Heat from Fingertips Could Help ATM Hackers

The secret codes typed in by banking customers can be recorded using the residual heat left behind on the keypad, says a group of researchers from the University of California at San Diego.

The group's paper, presented earlier this month at the USENIX Workshop on Offensive Technologies, shows that a digital infrared camera can read the digits of a customer's PIN number on the keypad more than 80 percent of the time if used immediately. And if the camera is used a minute later, says Keaton Mowery, a doctoral student in computer science at UCSD, it can still detect the correct digits about half the time.

 Hot hacker: A typical ATM keypad is shown at top. Below is a thermal image taken immediately after it's been used. The code in this case was 1485.

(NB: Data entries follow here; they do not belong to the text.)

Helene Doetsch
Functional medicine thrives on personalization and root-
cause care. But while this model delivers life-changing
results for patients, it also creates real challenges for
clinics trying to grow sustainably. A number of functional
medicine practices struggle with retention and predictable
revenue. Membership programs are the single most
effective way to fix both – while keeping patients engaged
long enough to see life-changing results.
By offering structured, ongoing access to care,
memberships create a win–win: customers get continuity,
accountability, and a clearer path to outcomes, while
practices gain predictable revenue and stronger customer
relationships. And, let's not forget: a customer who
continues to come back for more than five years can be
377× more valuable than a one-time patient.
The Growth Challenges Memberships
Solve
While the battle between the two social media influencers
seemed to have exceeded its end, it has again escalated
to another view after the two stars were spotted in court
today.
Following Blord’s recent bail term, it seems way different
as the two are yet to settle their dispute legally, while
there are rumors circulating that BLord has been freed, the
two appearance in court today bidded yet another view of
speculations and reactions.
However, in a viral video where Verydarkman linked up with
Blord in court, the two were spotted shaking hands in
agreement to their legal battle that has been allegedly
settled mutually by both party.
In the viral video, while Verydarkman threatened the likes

The research, which Mowery conducted with fellow student Sarah Meiklejohn and professor Stefan Savage, is based on previous work by well-known security researcher Michal Zalewski, who in 2005 used an infrared camera to detect codes punched into a safe with a keypad lock. While Zalewski was able to detect the codes even after five minutes, the UCSD researchers found that the chance of extracting the proper digits dropped to about 20 percent after 90 seconds.

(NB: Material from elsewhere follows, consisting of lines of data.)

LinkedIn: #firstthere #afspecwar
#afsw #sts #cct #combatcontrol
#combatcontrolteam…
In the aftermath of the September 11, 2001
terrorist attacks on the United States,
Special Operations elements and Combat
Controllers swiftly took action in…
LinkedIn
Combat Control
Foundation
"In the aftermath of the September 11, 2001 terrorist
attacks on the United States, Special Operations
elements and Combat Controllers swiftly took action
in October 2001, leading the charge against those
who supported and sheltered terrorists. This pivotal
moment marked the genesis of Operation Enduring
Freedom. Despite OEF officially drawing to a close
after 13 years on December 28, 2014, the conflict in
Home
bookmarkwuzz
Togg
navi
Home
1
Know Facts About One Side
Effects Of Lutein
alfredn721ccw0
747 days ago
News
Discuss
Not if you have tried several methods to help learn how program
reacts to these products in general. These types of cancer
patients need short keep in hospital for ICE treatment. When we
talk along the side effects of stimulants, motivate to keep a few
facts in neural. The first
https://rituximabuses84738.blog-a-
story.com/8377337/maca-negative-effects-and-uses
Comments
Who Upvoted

The infrared method can circumvent defensive strategies, such as shielding the keypad. However, an ATM user could evade this infrared surveillance merely by placing a hand over the entire keypad to warm all of the keys, says Mowery. And if an ATM also uses the keypads for entering other numbers, such as the amount of money to withdraw, it contributes additional noise, says Meiklejohn.

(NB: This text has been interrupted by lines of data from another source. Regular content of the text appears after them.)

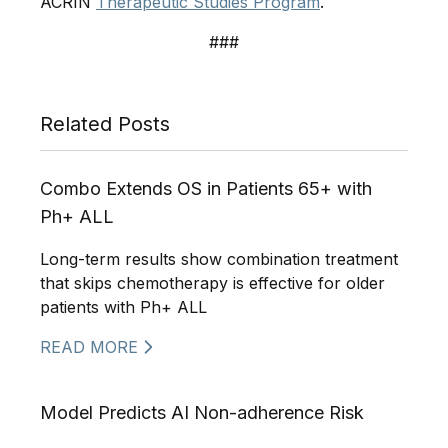
ACRIN
Therapeutic Studies Program
.
###
Related Posts
Combo Extends OS in Patients 65+ with
Ph+ ALL
Long-term results show combination treatment
that skips chemotherapy is effective for older
patients with Ph+ ALL
READ MORE
Model Predicts AI Non-adherence Risk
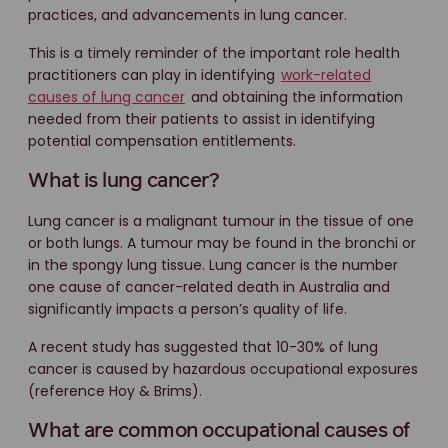
practices, and advancements in lung cancer.
This is a timely reminder of the important role health
practitioners can play in identifying
work-related
causes of lung cancer
and obtaining the information
needed from their patients to assist in identifying
potential compensation entitlements.
What is lung cancer?
Lung cancer is a malignant tumour in the tissue of one
or both lungs. A tumour may be found in the bronchi or
in the spongy lung tissue. Lung cancer is the number
one cause of cancer-related death in Australia and
significantly impacts a person’s quality of life.
A recent study has suggested that 10-30% of lung
cancer is caused by hazardous occupational exposures
(reference Hoy & Brims).
What are common occupational causes of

The method has other weaknesses as well. "With plastic keypads, we can reliably detect which buttons were pressed, but it is really difficult to determine the order," Mowery says. Even if the image was recorded immediately after the user typed it in, the order of the digits was only detectable about 20 percent of the time. 

And if the keypad is metal, fuhgeddaboudit. "Essentially, if you pointed the camera directly at the metal keypad, it would show you the thermal fingerprint of you, the camera operator, rather than of the keypad itself," Meiklejohn says. "However, we didn't push it, because the plastic keypad did work. It's possible that someone else could solve those issues."

Combine all of these shortcomings with the cost of the infrared camera—$2,000 a month to rent, about $18,000 to buy—and the likelihood of anyone attacking an ATM this way is low, says researcher Zalewski. "Miniature daylight cameras are a lot simpler and more reliable," he says.